Work request: Below are entries; repeat exactly, and nothing else, the lines from the one holding "cereal bowl: present [310,537,377,584]" through the one holding "magazine: present [822,543,950,591]", inclusive. Leave the pictures out.

Raw data:
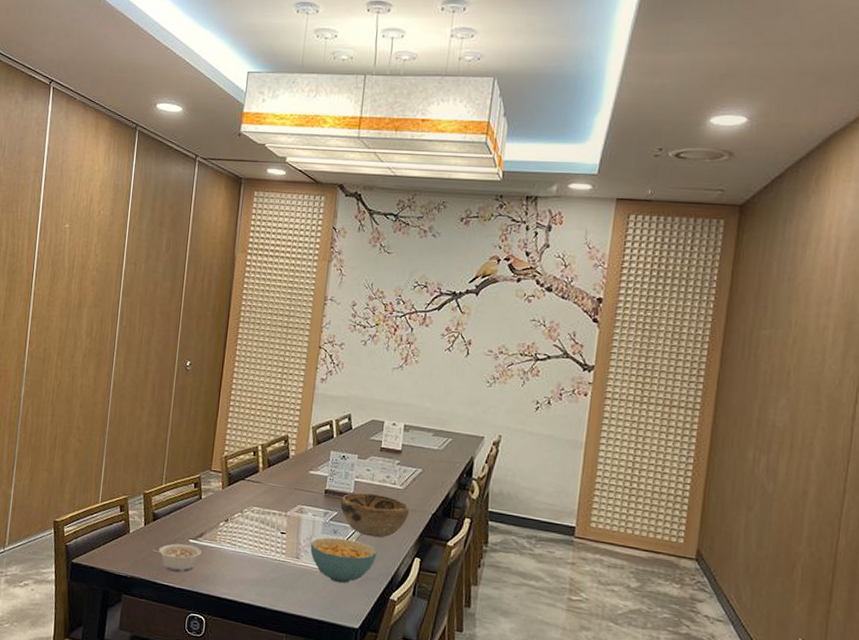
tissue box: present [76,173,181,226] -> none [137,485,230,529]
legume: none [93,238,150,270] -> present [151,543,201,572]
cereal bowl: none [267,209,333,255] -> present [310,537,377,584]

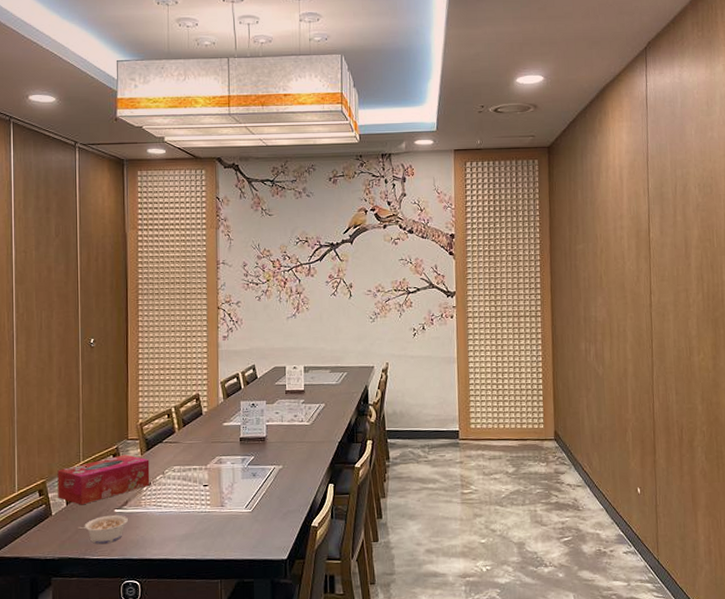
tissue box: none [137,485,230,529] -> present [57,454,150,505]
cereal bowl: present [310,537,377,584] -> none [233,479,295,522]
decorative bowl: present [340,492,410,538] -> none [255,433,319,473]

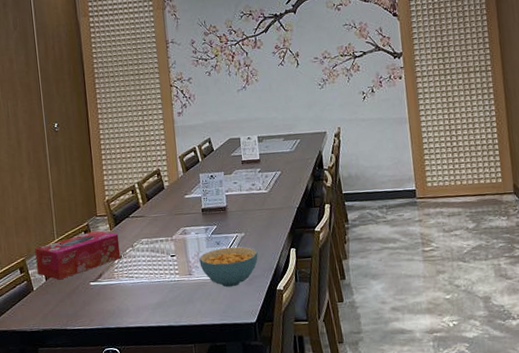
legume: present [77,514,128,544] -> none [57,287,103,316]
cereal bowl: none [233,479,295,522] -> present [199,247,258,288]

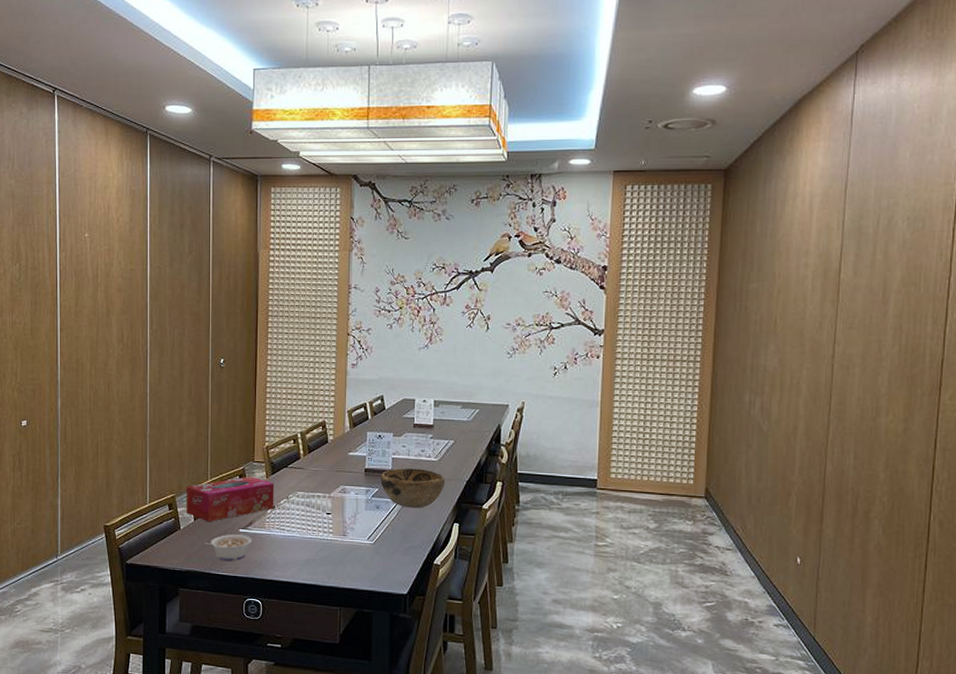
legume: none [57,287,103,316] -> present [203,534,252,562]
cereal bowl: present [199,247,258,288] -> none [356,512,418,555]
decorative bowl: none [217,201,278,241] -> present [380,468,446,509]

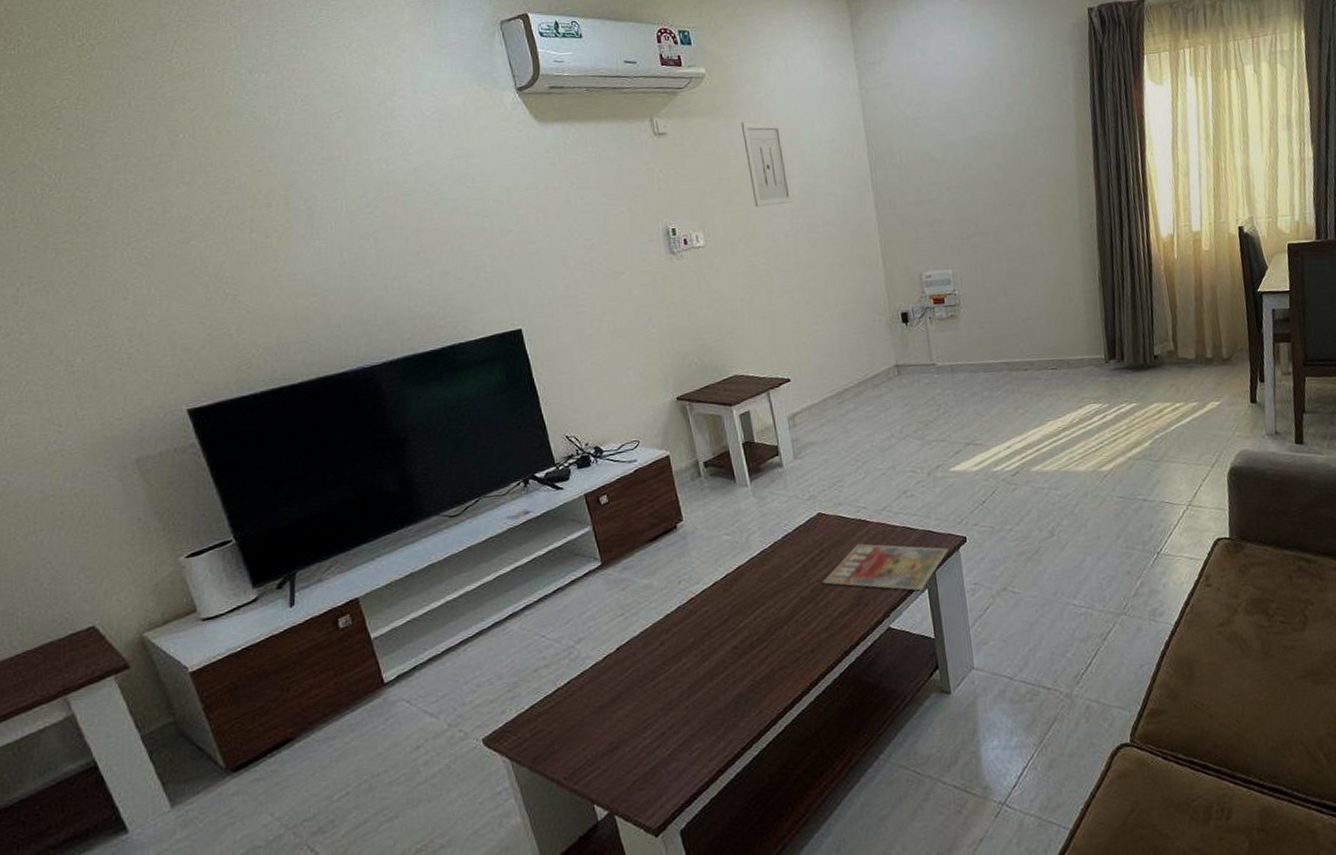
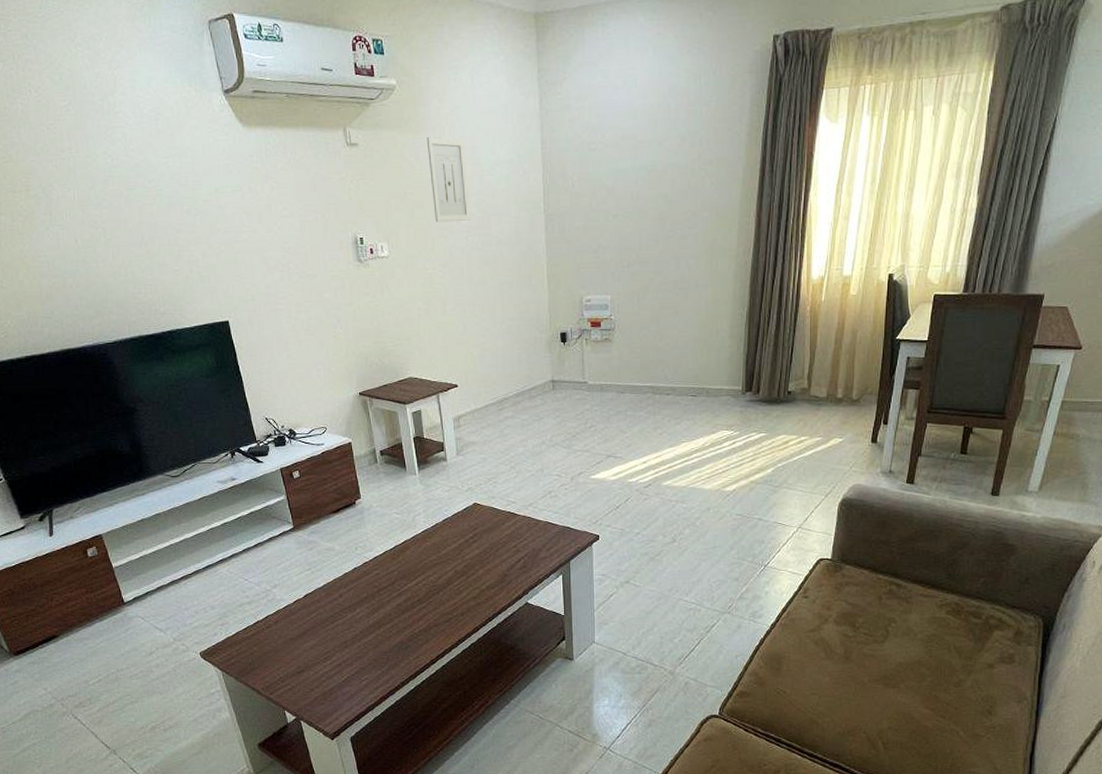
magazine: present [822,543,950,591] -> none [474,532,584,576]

--

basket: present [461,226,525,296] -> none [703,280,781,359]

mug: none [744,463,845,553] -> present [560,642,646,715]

==

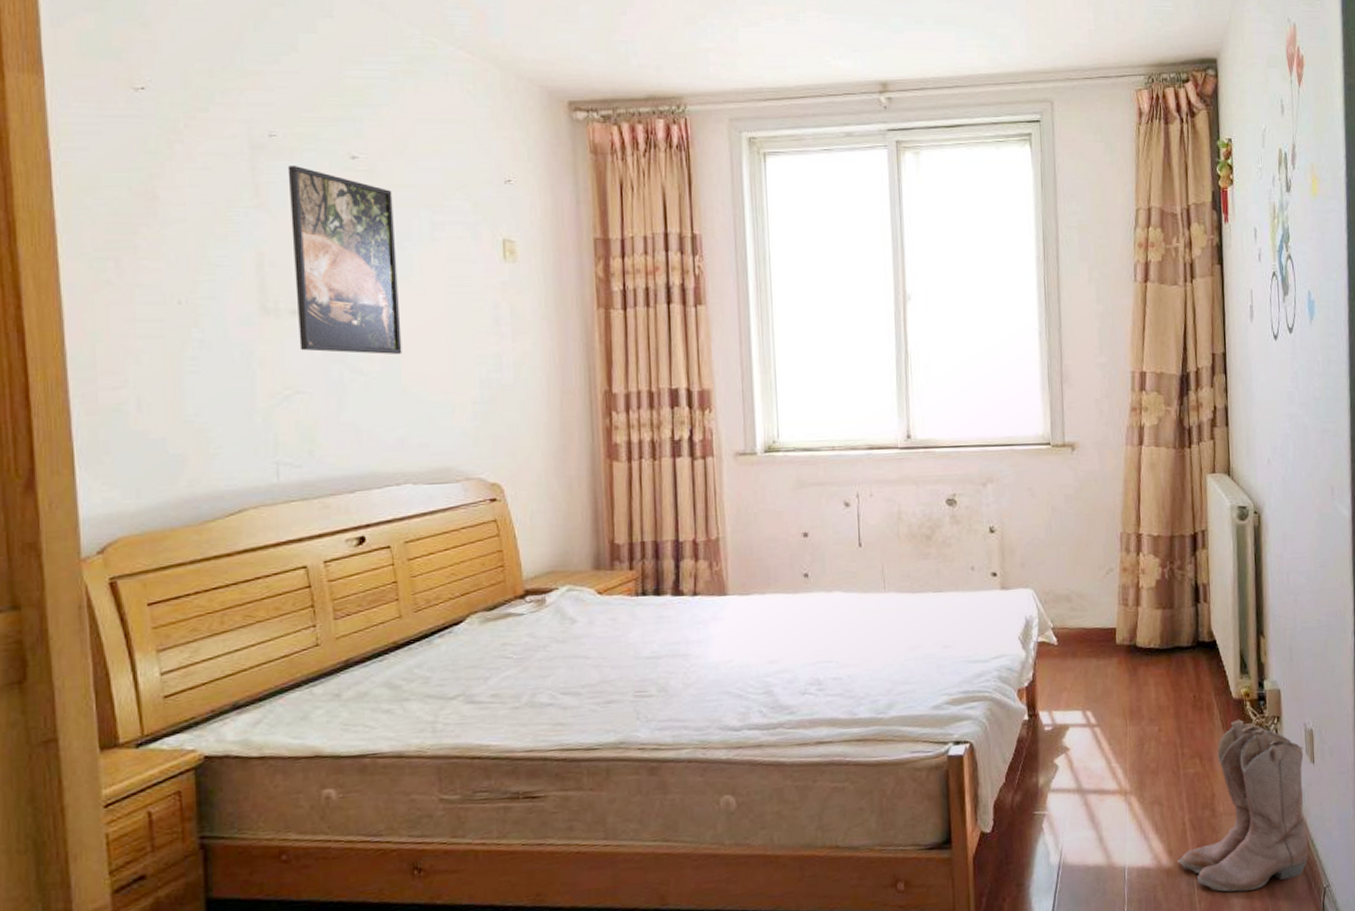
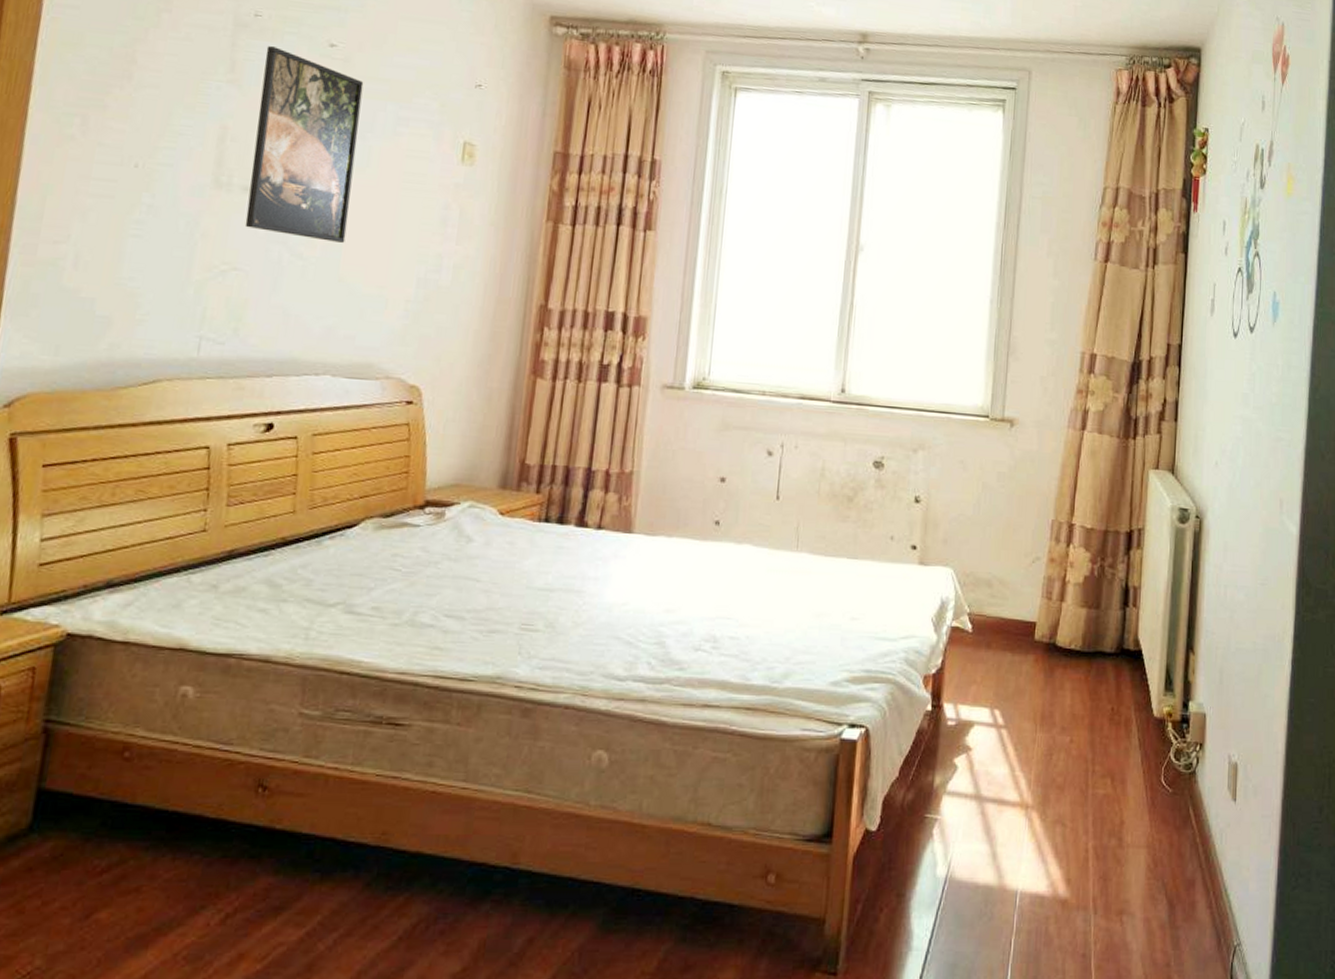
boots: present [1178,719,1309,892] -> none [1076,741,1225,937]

Task answer:
cereal bowl: present [310,537,377,584] -> none [233,479,295,522]
decorative bowl: present [340,492,410,538] -> none [255,433,319,473]

legume: present [77,514,128,544] -> none [57,287,103,316]
cereal bowl: none [233,479,295,522] -> present [199,247,258,288]

legume: none [57,287,103,316] -> present [203,534,252,562]
cereal bowl: present [199,247,258,288] -> none [356,512,418,555]
decorative bowl: none [217,201,278,241] -> present [380,468,446,509]

magazine: present [822,543,950,591] -> none [474,532,584,576]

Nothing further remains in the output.